24.10.2013 BioDiv
Taxon name matching
Hangout meeting Thursday 24th October 2014 – 11:00-12:00 CET
Participants: Caselyn Aldemita, Nicolas Bailly, Gianpaolo Coro, Anton Ellenbroek, Fabio Fiorellato
Matchers vs Matchlets
After a discussion between Gianpaolo and Fabio on Wednesday 23rd Oct. 2013, a difference between the workflow approaches of SpecinaME and BiOnym was clarified:
- Matchlets: one matching method to one atomic component of a full scientific name (G, S, A, Y) (SpecinaME’s approach).
- Matchers: one matching method is applied to the full scientific name (BiOnym approaches).
The Matcher behavior can be emulated by SpecinaME by setting properly the parameters that will activate the relevant Matchlets.
Transformations
In Edward’s R emulation, some Matchers contain also transformations (and indexations) of names that in principle should be run 1) independently for the TAFs, and 2) in the pre-processing phase for the submitted datasets by users.
However, the sequence of transformations may be variable because the set up can be modified by the user during the run configuration phase.
Thus the transformation of the TAFs have to be run on the fly, which for the 250,000 names from OBIS/WoRMS) seems possible, but may take too much time for CoL for instance (or GNI/GNUB).

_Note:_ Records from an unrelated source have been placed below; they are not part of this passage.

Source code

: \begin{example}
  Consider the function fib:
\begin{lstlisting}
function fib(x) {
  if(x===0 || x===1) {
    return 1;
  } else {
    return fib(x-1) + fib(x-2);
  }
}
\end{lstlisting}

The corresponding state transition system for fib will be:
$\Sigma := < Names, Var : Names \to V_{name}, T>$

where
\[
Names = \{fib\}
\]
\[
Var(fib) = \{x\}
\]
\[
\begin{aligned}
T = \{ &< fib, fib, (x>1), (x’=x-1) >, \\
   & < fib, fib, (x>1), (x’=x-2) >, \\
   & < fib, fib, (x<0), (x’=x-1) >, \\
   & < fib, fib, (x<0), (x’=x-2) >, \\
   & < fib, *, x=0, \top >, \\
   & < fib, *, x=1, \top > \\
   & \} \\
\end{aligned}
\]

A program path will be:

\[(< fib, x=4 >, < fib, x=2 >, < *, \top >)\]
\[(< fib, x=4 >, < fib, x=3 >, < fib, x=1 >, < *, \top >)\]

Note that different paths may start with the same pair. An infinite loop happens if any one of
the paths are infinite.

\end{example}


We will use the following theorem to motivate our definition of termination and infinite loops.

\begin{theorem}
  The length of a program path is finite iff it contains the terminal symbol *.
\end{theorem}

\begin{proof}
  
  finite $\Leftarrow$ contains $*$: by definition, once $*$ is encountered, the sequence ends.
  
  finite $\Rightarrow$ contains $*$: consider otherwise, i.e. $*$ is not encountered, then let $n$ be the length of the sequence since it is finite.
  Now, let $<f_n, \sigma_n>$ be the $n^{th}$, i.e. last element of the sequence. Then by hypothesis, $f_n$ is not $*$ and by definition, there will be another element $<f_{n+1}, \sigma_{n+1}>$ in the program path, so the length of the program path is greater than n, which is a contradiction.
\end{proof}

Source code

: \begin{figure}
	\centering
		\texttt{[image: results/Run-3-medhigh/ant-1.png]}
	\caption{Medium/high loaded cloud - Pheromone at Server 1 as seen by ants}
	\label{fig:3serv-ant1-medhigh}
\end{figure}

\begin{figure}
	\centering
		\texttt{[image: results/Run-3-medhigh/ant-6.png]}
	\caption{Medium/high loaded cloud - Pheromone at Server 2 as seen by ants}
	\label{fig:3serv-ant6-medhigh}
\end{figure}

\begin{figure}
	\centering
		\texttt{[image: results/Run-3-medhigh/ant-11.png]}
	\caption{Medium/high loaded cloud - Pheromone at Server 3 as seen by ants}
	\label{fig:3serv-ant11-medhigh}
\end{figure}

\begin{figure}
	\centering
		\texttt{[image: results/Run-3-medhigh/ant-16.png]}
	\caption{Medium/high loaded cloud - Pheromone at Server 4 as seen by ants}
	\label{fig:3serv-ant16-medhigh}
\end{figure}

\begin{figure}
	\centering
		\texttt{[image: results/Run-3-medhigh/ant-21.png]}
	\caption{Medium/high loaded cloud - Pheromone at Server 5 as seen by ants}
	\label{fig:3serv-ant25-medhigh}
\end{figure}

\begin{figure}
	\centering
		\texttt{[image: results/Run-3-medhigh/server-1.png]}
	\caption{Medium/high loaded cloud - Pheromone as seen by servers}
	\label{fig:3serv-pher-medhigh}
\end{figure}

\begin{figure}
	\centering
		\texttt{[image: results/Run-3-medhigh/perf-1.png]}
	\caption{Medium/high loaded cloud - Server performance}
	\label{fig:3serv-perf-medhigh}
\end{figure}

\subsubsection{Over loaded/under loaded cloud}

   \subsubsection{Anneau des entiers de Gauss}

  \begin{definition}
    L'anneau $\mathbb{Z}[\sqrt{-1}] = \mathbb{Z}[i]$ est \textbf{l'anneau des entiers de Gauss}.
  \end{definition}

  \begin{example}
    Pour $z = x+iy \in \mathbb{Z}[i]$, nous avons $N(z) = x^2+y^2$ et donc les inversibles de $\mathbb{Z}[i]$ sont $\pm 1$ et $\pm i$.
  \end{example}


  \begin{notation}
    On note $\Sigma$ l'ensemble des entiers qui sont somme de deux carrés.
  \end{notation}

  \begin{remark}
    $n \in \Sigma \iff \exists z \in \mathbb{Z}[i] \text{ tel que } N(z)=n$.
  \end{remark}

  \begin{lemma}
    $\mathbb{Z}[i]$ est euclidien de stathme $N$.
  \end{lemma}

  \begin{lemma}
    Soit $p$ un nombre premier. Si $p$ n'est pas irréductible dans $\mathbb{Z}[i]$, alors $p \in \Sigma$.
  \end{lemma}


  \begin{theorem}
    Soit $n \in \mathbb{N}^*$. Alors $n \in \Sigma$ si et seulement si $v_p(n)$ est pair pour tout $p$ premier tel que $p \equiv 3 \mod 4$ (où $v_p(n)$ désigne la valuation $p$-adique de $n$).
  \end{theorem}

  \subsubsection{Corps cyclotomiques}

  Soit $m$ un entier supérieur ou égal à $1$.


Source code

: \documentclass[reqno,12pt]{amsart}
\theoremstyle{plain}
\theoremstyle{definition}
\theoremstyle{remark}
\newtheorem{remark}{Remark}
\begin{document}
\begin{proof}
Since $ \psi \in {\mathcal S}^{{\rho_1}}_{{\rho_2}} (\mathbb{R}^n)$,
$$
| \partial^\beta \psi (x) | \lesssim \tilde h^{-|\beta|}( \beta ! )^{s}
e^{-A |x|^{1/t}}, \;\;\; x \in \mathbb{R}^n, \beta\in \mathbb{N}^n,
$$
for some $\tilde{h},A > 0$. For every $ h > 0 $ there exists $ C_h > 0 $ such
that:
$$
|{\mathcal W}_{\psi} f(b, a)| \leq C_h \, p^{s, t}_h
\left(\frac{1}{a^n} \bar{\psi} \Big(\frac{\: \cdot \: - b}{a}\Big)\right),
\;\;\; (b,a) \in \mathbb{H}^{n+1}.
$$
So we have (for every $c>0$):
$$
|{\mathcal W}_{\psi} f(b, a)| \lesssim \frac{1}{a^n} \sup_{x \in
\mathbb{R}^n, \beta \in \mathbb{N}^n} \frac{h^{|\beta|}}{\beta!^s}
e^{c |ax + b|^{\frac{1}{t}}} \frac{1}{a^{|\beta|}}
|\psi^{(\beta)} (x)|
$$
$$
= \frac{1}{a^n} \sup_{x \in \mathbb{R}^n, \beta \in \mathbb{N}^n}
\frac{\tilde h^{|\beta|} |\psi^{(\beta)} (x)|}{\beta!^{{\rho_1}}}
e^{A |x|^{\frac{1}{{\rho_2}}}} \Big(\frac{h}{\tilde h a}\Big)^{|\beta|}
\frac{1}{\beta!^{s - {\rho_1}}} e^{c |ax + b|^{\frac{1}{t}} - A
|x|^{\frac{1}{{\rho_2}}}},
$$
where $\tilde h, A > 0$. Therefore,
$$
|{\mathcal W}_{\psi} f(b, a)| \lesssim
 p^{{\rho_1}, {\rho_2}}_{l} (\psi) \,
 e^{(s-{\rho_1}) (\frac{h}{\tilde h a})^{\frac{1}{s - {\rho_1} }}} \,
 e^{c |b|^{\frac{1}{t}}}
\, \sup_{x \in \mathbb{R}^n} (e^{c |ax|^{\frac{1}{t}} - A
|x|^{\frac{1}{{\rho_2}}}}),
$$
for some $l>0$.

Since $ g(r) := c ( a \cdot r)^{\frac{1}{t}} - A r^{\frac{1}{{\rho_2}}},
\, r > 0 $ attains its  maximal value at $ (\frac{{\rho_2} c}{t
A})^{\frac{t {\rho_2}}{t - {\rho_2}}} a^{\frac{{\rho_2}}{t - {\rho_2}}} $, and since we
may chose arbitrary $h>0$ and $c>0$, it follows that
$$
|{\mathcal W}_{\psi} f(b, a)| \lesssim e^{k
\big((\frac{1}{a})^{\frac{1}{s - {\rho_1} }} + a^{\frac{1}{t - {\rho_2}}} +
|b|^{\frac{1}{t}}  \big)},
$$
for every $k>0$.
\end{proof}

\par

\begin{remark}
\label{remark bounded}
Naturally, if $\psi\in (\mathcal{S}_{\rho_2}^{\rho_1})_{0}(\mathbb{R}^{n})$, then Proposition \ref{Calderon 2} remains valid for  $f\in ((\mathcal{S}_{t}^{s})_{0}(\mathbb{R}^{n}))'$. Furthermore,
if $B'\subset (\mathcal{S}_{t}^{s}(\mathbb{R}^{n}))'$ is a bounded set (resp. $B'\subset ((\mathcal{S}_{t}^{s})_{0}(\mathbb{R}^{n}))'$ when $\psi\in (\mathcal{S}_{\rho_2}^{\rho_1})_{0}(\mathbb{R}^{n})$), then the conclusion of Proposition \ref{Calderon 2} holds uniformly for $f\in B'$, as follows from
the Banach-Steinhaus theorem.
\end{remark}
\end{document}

After discussion, it is decided to implement the matcher ‘in’ SpecinaME that are easy to implement quickly, to select one of few sequence of transformations that are usual, or later on from test results for the matcher including such transformation. And comeback on the second round to tackle the issue (e.g., parallelise the transformation of the TAFs when on the fly).
BiOnym interface
Casey and Gianpaolo solved the issue where to put the interface for viewing and improvement (not yet connected to functionalities). They will and the URL when installed. In any case, the final implementation will be a portlet in the Biodiversity Research Environment, calling the Workflow/Matchers/Matchlets from the Statistical Manager VREVirtual Research Environment..
TDWG presentation
Deadline for a final version: Tuesday 29 Oct, 2013 evening. The work remaining to be done was distributed among participant. A new version of the presentation will be posted in the workspace with the new indications (TDWG_BiOnym_131024-1.pptx in folder [1]).